Disclaimer: Network pilots now in circulation are not necessarily in the form that will air in the Fall. Pilots are often reedited and rescored, and in some cases even recast or reshot. So these critiques shouldn't be taken as full TV pilot reviews, but rather as a guide to the general style and content of the new shows coming your way.
FREE AGENTS - Wednesday 8:30PM on NBC: Change the Channel
There's a movie opening about a month from now called Crazy, Stupid, Love, about a middle-aged guy whose marriage has just broken up (Steve Carell), trying to get back into the world of dating. It would be wrong to review that film so far in advance, so all I'm going to say is that everyone who is in any way involved with the new sitcom FREE AGENTS, which is about a middle-aged guy whose marriage has just broken up (Hank Azaris), trying to get back into the world of dating, should spend the months between now and September watching that movie on a nonstop loop until they've learned something.
Free Agents is written by John Enbom (from the semi-improvised cult show Party Down) and Chris Niel, based on a British format. Working within the framework of US network TV, they struggle with both the workplace and rom-com aspects of the show, pushing too hard for laughs that feel desperate and never quite appear. (It's almost like a multi-camera script shot in single camera style, even though the pilot is directed by single camera expert Todd Holland.). The conceit of the series is that Alex (Azaria), whose wife has left him, and Helen (Kathryn Hahn), whose fiancee died a year earlier, are co-workers at a small PR firm, and while both are wretchedly trying to move on and meet new people, they're quietly sleeping together while refusing to call it a relationship. (US series requiring a lot more episodes than their British counterparts, we'll see how long that contrivance lasts.)

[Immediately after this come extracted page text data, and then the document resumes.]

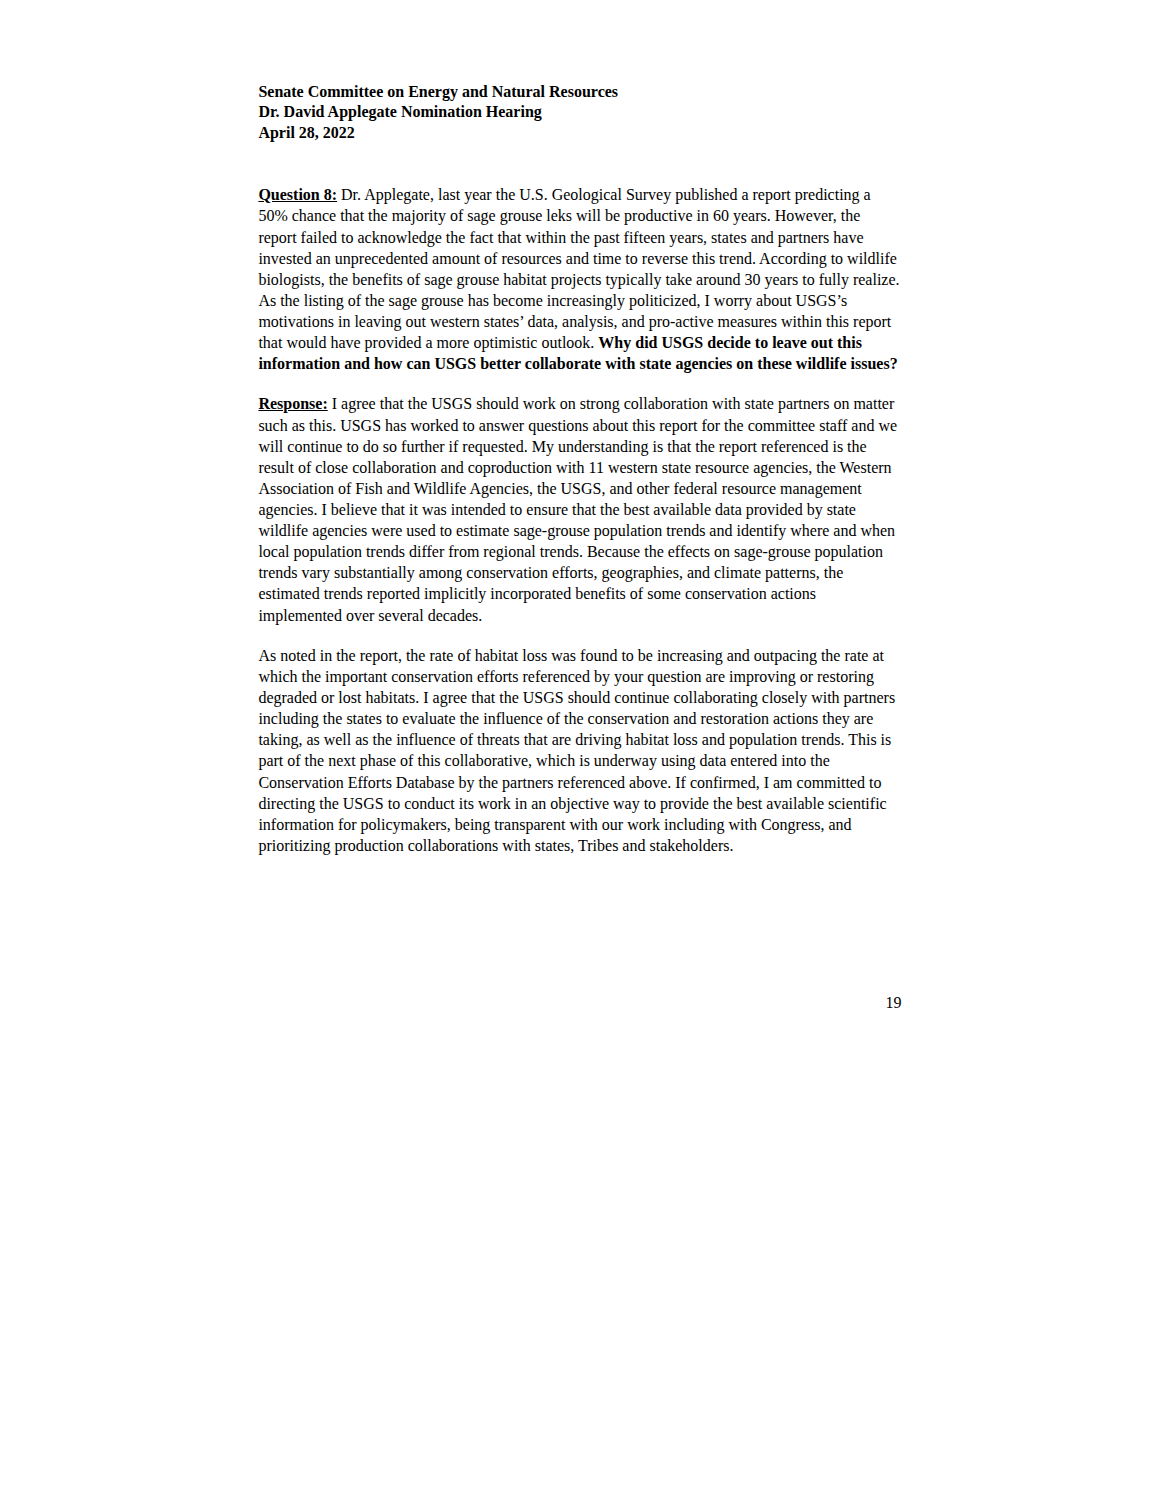Senate Committee on Energy and Natural Resources
Dr. David Applegate Nomination Hearing
April 28, 2022
Question 8: Dr. Applegate, last year the U.S. Geological Survey published a report predicting a 50% chance that the majority of sage grouse leks will be productive in 60 years. However, the report failed to acknowledge the fact that within the past fifteen years, states and partners have invested an unprecedented amount of resources and time to reverse this trend. According to wildlife biologists, the benefits of sage grouse habitat projects typically take around 30 years to fully realize. As the listing of the sage grouse has become increasingly politicized, I worry about USGS’s motivations in leaving out western states’ data, analysis, and pro-active measures within this report that would have provided a more optimistic outlook. Why did USGS decide to leave out this information and how can USGS better collaborate with state agencies on these wildlife issues?
Response: I agree that the USGS should work on strong collaboration with state partners on matter such as this. USGS has worked to answer questions about this report for the committee staff and we will continue to do so further if requested. My understanding is that the report referenced is the result of close collaboration and coproduction with 11 western state resource agencies, the Western Association of Fish and Wildlife Agencies, the USGS, and other federal resource management agencies. I believe that it was intended to ensure that the best available data provided by state wildlife agencies were used to estimate sage-grouse population trends and identify where and when local population trends differ from regional trends. Because the effects on sage-grouse population trends vary substantially among conservation efforts, geographies, and climate patterns, the estimated trends reported implicitly incorporated benefits of some conservation actions implemented over several decades.
As noted in the report, the rate of habitat loss was found to be increasing and outpacing the rate at which the important conservation efforts referenced by your question are improving or restoring degraded or lost habitats. I agree that the USGS should continue collaborating closely with partners including the states to evaluate the influence of the conservation and restoration actions they are taking, as well as the influence of threats that are driving habitat loss and population trends. This is part of the next phase of this collaborative, which is underway using data entered into the Conservation Efforts Database by the partners referenced above. If confirmed, I am committed to directing the USGS to conduct its work in an objective way to provide the best available scientific information for policymakers, being transparent with our work including with Congress, and prioritizing production collaborations with states, Tribes and stakeholders.
19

The tone of Free Agents might make more sense in the less naturalistic environs of British TV comedy. Here it just seems odd that Helen lives literally surrounded by giant photos of her dead fiancee and doesn't notice it, or that Alex breaks into tears whenever he hears a song that reminds him of his absent kids. Alex, in particular, is a character who's hard to take, being not only constantly prone to tears but regularly beaten down by his assistant, who openly despises him (Natasha Leggero), his boss (Anthony Head, who played the same role in the British show) and his co-workers (Mo Mandel and Al Madrigal).
Azaria and Hahn are both personable actors, but they strike no sparks off each other at all, so it's tough to root for their relationship, and individually, there's just the grim prospect of their hopeless dating life as a source for endless plotlines. The office sequences are no more promising, with a cast that never gels as an ensemble. It makes for a very long 22 minutes.
Free Agents doesn't have much to offer, and it makes a strange mate with Up All Night, the promising comedy NBC has preceding it in the Wednesday 8PM hour. (Mitch Metcalf's Wednesday projection has Free Agents dismally in 4th place.) Unless its creators can pick something up from better works on the same subject (that's Crazy, Stupid Love--July 29 at a theater near you) or otherwise find a way to make it come together, they may live up to their title by quickly being back on the open market.